Top of INFORMATION

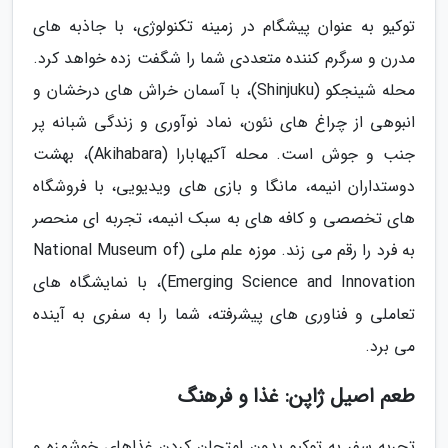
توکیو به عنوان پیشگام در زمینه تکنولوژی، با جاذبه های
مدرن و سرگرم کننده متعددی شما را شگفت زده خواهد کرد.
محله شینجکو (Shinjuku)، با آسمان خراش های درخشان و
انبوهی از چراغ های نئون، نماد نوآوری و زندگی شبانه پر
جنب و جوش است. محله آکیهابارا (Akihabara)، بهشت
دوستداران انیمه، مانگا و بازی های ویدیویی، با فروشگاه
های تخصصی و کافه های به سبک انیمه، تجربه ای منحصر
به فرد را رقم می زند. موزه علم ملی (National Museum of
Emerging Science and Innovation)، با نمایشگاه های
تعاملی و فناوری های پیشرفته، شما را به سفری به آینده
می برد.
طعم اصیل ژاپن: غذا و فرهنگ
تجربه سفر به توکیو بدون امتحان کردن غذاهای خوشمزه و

Bottom of INFORMATION
Top of INFORMATION

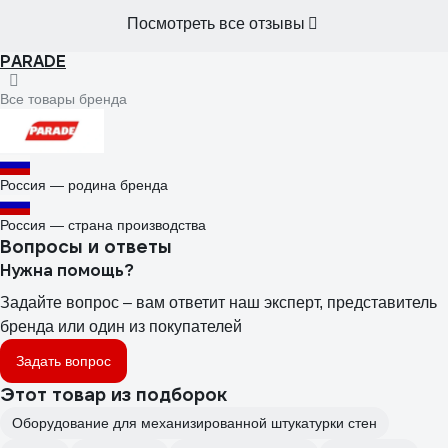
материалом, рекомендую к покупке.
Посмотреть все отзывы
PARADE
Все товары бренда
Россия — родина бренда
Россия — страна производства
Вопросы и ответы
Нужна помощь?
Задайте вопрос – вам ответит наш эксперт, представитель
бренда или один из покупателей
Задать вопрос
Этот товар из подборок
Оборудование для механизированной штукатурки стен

Bottom of INFORMATION

TO DO: Report each line from the entries above that contains the word "محله", copying every such line in full.

SOLUTION FOR THIS EXERCISE:
محله شینجکو (Shinjuku)، با آسمان خراش های درخشان و
جنب و جوش است. محله آکیهابارا (Akihabara)، بهشت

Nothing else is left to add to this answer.